(In case you haven't heard of the wonderful experiment that was Black Mountain College 1933-1953)
Polis is This: Charles Olson and the Persistence of Place
by Elyssa East
Brooklyn Rail
Airing now on PBS
From its first shot of an eye with a flashing iris that yields to light playing upon the ocean, Polis is This: Charles Olson and the Persistence of Place, establishes itself as a meditation on the life and poetic vision of the 20th century American poet Charles Olson and his muse America’s oldest seaport, Gloucester, Massachusetts.
Writing in the Village Voice in 1983, author and cultural commentator Nick Tosches referred to Olson, the last director of the famed avant-garde Black Mountain College, as “one of the greatest our century has heard.” Olson’s manifesto Projective Verse inspired a generation of poets including William Carlos Williams, Robert Creeley, Denise Levertov, and the Beats. Olson is widely credited with coining the term “postmodern.”
Rather than unspool its subject’s life in a standard documentary narrative, Polis intersperses cinematic interpretations of Olson’s poetry with interviews with townspeople, scholars and poets such as Amiri Baraka, Diane Di Prima, and Jonathan Williams. These talking heads help provide an introduction to Olson’s life and legacy in context, but fail to capture the essence of the man. For that, the film leans on Olson’s poetry, as read by Olson and by John Malkovich. Voiceovers of Olson’s poems are juxtaposed with contemporary and historical images of the Gloucester harbor scenes they describe. While some of these shots of Gloucester are undeniably beautiful—and help capture the town’s unique character as America’s oldest seaport—they merely scratch the surface of Olson’s poetry. His work is too dense and complex to be revealed through this treatment.
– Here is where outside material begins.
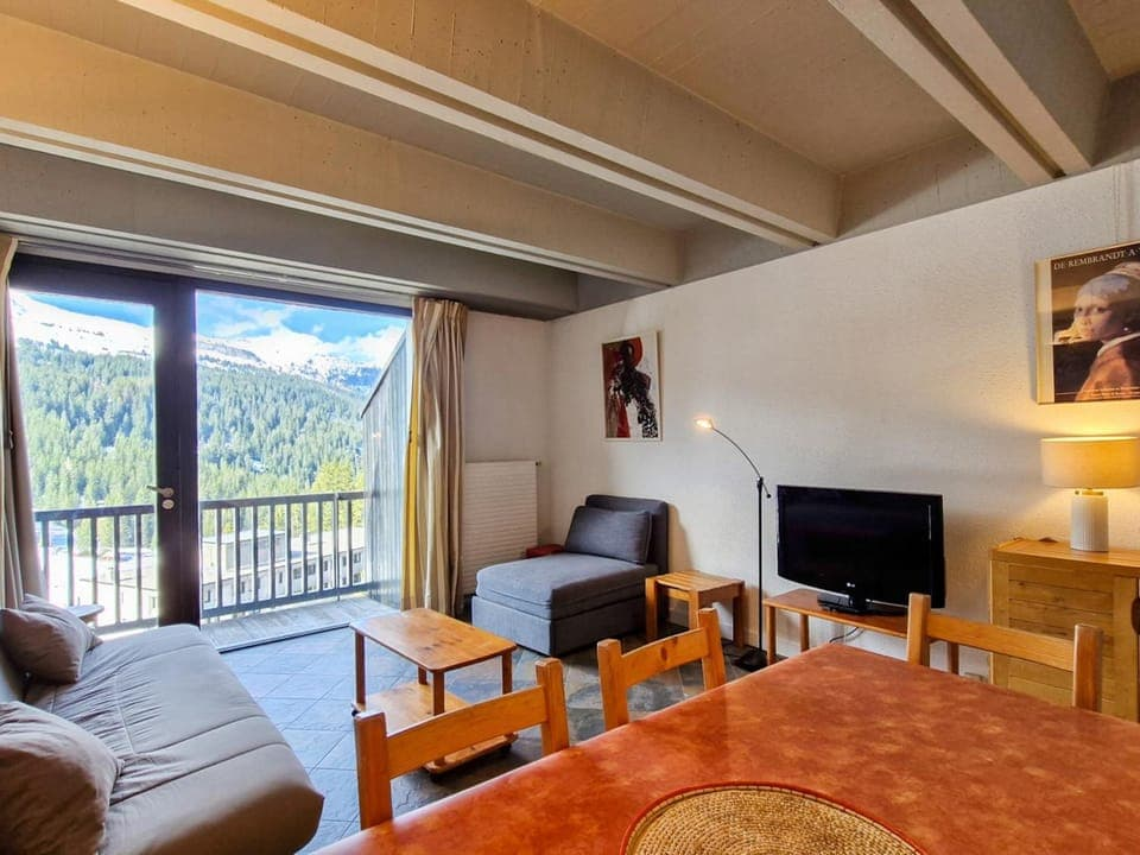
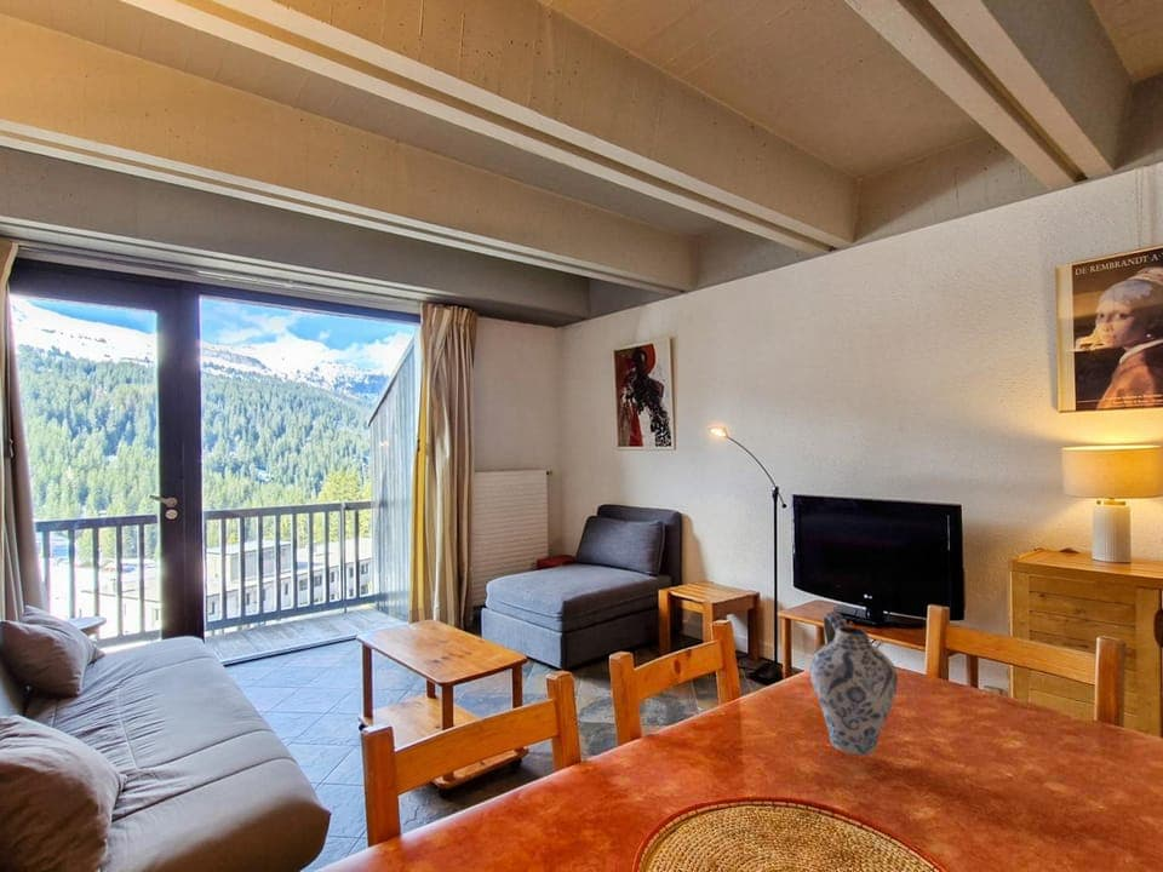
+ ceramic jug [809,610,899,756]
The archival footage of Olson talking and reading his own poetry drives viewer attention. Olson, who stood six foot eight, doesn’t merely read his poems, he performs them. Casually pausing to take a drag from his cigarette or a sip from his beer, Olson reads in a husky whisper both cool and inspired. His expressive face and gestures make plain that for Olson poetry was a vital, physical process. In this footage, Olson’s poems become the high-energy constructs he intended them to be and it becomes clear why Allen Ginsberg and Jack Kerouac called Olson “the great fire source.”